1 霹雳怡保培南独立中学 SM POI LAM (SUWA) IPOH FINAL EXAMINATION 2021 English Language Paper 1 DATE : 15 NOVEMBER 2021 TIME : 0805 - 0945 ((1hour 40 minutes) NAME:______________________ REG NO: _________________ CLASS:S2REN / S2ZHO INSTRUCTIONS TO CANDIDATES This subject comprises of Paper 1 (50%) and Paper 2 (50%) Paper1 consists of 2 sections: Section A: Essay Writing (35%), Section B: Summary Writing (15%). Your composition will be assessed on content, grammar, organization, spelling and punctuation. Write the question number or the topic you have chosen at the top of your test pads. Do Not Turn This Page Until You Are Told To Do So __________________________________________________________________________________ This paper consists of 3 printed pages include cover page Prepared by: Checked by: Survinderjeet Annie Lim …………………………… ……………………………… Survinderjeet Kaur Annie Lim
2 Section A : Essay Writing (35%) Write a composition of not fewer than 350 words on ONE (1) of the following topics. 1. Why do you think most pop songs are about love? Discuss. 2. The importance of co-curricular activities in school. 3. Ways to improve English 4. The causes and effects of noise pollution. 5. Tradition can be both useful and harmful. Section B : Summary Writing (15%) Read the following passage carefully, and then summarize it in continuous writing (not in note form) in not more than 150 words. Write a summary on : ▪ How Glinski escaped from the labour camp ▪ How he managed to stay alive during his escape Seventeen-year-old Witold Glinski crouched silently in the prison train as it crawled through the endless pine forest towards the city of Irkutsk, in Siberia. The Polish prisoner, like all other prisoners on the train, was a victim of Russia’s pact with Hitler. When the train finally came to a stop, the men were unloaded, shackled to long chains on the back of trucks and forced to march for 1300 kilometres.

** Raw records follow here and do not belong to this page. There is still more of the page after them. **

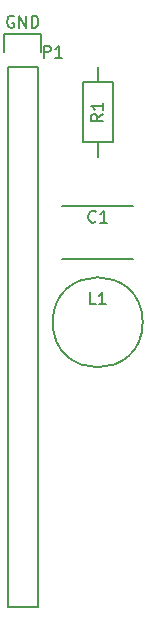
<source format=gto>
G04 #@! TF.FileFunction,Legend,Top*
%FSLAX46Y46*%
G04 Gerber Fmt 4.6, Leading zero omitted, Abs format (unit mm)*
G04 Created by KiCad (PCBNEW 4.0.4+e1-6308~48~ubuntu16.04.1-stable) date Fri Nov  4 19:20:07 2016*
%MOMM*%
%LPD*%
G01*
G04 APERTURE LIST*
%ADD10C,0.100000*%
%ADD11C,0.150000*%
G04 APERTURE END LIST*
D10*
D11*
X89670000Y-76490000D02*
X95670000Y-76490000D01*
X95670000Y-80990000D02*
X89670000Y-80990000D01*
X96520000Y-86360000D02*
G75*
G03X96520000Y-86360000I-3810000J0D01*
G01*
X85090000Y-64770000D02*
X85090000Y-110490000D01*
X85090000Y-110490000D02*
X87630000Y-110490000D01*
X87630000Y-110490000D02*
X87630000Y-64770000D01*
X84810000Y-61950000D02*
X84810000Y-63500000D01*
X85090000Y-64770000D02*
X87630000Y-64770000D01*
X87910000Y-63500000D02*
X87910000Y-61950000D01*
X87910000Y-61950000D02*
X84810000Y-61950000D01*
X91440000Y-71120000D02*
X91440000Y-66040000D01*
X91440000Y-66040000D02*
X93980000Y-66040000D01*
X93980000Y-66040000D02*
X93980000Y-71120000D01*
X93980000Y-71120000D02*
X91440000Y-71120000D01*
X92710000Y-71120000D02*
X92710000Y-72390000D01*
X92710000Y-66040000D02*
X92710000Y-64770000D01*
X92543334Y-77827143D02*
X92495715Y-77874762D01*
X92352858Y-77922381D01*
X92257620Y-77922381D01*
X92114762Y-77874762D01*
X92019524Y-77779524D01*
X91971905Y-77684286D01*
X91924286Y-77493810D01*
X91924286Y-77350952D01*
X91971905Y-77160476D01*
X92019524Y-77065238D01*
X92114762Y-76970000D01*
X92257620Y-76922381D01*
X92352858Y-76922381D01*
X92495715Y-76970000D01*
X92543334Y-77017619D01*
X93495715Y-77922381D02*
X92924286Y-77922381D01*
X93210000Y-77922381D02*
X93210000Y-76922381D01*
X93114762Y-77065238D01*
X93019524Y-77160476D01*
X92924286Y-77208095D01*
X92543334Y-84813401D02*
X92067143Y-84813401D01*
X92067143Y-83813401D01*
X93400477Y-84813401D02*
X92829048Y-84813401D01*
X93114762Y-84813401D02*
X93114762Y-83813401D01*
X93019524Y-83956258D01*
X92924286Y-84051496D01*
X92829048Y-84099115D01*
X88161905Y-63952381D02*
X88161905Y-62952381D01*
X88542858Y-62952381D01*
X88638096Y-63000000D01*
X88685715Y-63047619D01*
X88733334Y-63142857D01*
X88733334Y-63285714D01*
X88685715Y-63380952D01*
X88638096Y-63428571D01*
X88542858Y-63476190D01*
X88161905Y-63476190D01*
X89685715Y-63952381D02*
X89114286Y-63952381D01*
X89400000Y-63952381D02*
X89400000Y-62952381D01*
X89304762Y-63095238D01*
X89209524Y-63190476D01*
X89114286Y-63238095D01*
X85598096Y-60460000D02*
X85502858Y-60412381D01*
X85360001Y-60412381D01*
X85217143Y-60460000D01*
X85121905Y-60555238D01*
X85074286Y-60650476D01*
X85026667Y-60840952D01*
X85026667Y-60983810D01*
X85074286Y-61174286D01*
X85121905Y-61269524D01*
X85217143Y-61364762D01*
X85360001Y-61412381D01*
X85455239Y-61412381D01*
X85598096Y-61364762D01*
X85645715Y-61317143D01*
X85645715Y-60983810D01*
X85455239Y-60983810D01*
X86074286Y-61412381D02*
X86074286Y-60412381D01*
X86645715Y-61412381D01*
X86645715Y-60412381D01*
X87121905Y-61412381D02*
X87121905Y-60412381D01*
X87360000Y-60412381D01*
X87502858Y-60460000D01*
X87598096Y-60555238D01*
X87645715Y-60650476D01*
X87693334Y-60840952D01*
X87693334Y-60983810D01*
X87645715Y-61174286D01*
X87598096Y-61269524D01*
X87502858Y-61364762D01*
X87360000Y-61412381D01*
X87121905Y-61412381D01*
X93162381Y-68746666D02*
X92686190Y-69080000D01*
X93162381Y-69318095D02*
X92162381Y-69318095D01*
X92162381Y-68937142D01*
X92210000Y-68841904D01*
X92257619Y-68794285D01*
X92352857Y-68746666D01*
X92495714Y-68746666D01*
X92590952Y-68794285D01*
X92638571Y-68841904D01*
X92686190Y-68937142D01*
X92686190Y-69318095D01*
X93162381Y-67794285D02*
X93162381Y-68365714D01*
X93162381Y-68080000D02*
X92162381Y-68080000D01*
X92305238Y-68175238D01*
X92400476Y-68270476D01*
X92448095Y-68365714D01*
M02*

</source>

Six weeks later, as Glinski approached the remote labour camp, surrounded by watchtowers, he saw barking dogs run between fences of barbed wire. But as he marched through the gates, he noticed a weak spot: a natural snow-filled trench giving just enough wriggle-room under the wires. “This is where I’ll escape,” he told himself. Over the following months, Glinski secretly made fish hooks, a hatchet and a knife from splinters of iron he stole from the workshop. Then, during a dawn parade in February 1941, the commandant asked if any of the prisoners could fix a radio. “I know a bit about them,” Glinski offered. He got the broken set working, but wanted to stretch the job out. “I need to give it a good clean and check the valves,” he told the commandant’s wife, Maria Uszakof, who was supervising him. She had also once lived in Poland and gave him tea with lots of sugar and slice of bread. She told him to come back the next day. During the next two days, she gave him a parcel of dried meat, new shoes and hand-knitted socks. The day after, it was more shoes and long underwear. “Bad weather is blowing in,” she warned. “But that’s good for some.” She had realized what he was planning to do.
3 That night, after midnight, Glinski crept out and headed for the trench he had spotted. The guards were drinking vodka and playing cards. He slithered under the fence, dragging his belongings wrapped in a blanket. But something made him look back – another man was following him. Glinski’s heart stopped. Was his escape all over? “Who are you?” he demanded. “Don’t worry, I’m your friend,” came the reply. Eventually, several figures were crouching silently around him. It was a varied cast: Smith, an American engineer; Zaro, red-haired, immensely strong but not very smart; Batko, a muscular six footer who had murdered someone, then fled to join the French Foreign Legion; three Polish infantry soldiers; and a sickly teenagers who soon disappeared. They’d all kept an eye on Glinski, realized he was planning to escape and decided to follow. Every day was a hunt for things to kill or pick: a hare dug of its hole with knives and sticks: marsh reeds tasting of bitter celery; salad of sorrel, angelica and clover; small plants with long roots eaten raw or boiled, or pounded into a dough, mixed with water and baked like chapattis. Then it was January 1942. The former prisoners of war had walked for 11 months, and covered about 6500 kilometres. Glinski was transferred to an army hospital outside Calcutta where he remained ill for weeks. He later joined the Polish army in Tehran, Iran and was sent to Egypt, then South Africa, then to fight in Europe.